EXERCISE AIM :: The listing that follows should be copied in full and exactly, with no pictures.

——————

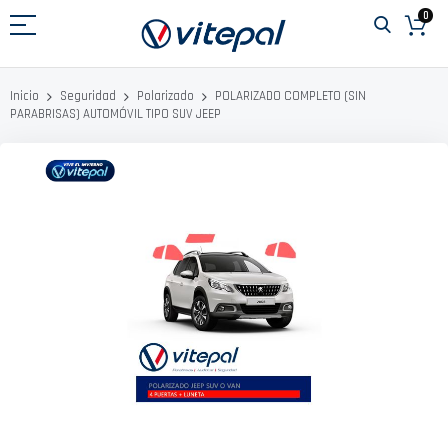
Ir
0
al
contenido
POLARIZADO COMPLETO (SIN
Inicio
Seguridad
Polarizado
PARABRISAS) AUTOMÓVIL TIPO SUV JEEP
Saltar
al
final
de
la
galería
de
imágenes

——————

YOUR SOLUTION ::
Ir
0
al
contenido
POLARIZADO COMPLETO (SIN
Inicio
Seguridad
Polarizado
PARABRISAS) AUTOMÓVIL TIPO SUV JEEP
Saltar
al
final
de
la
galería
de
imágenes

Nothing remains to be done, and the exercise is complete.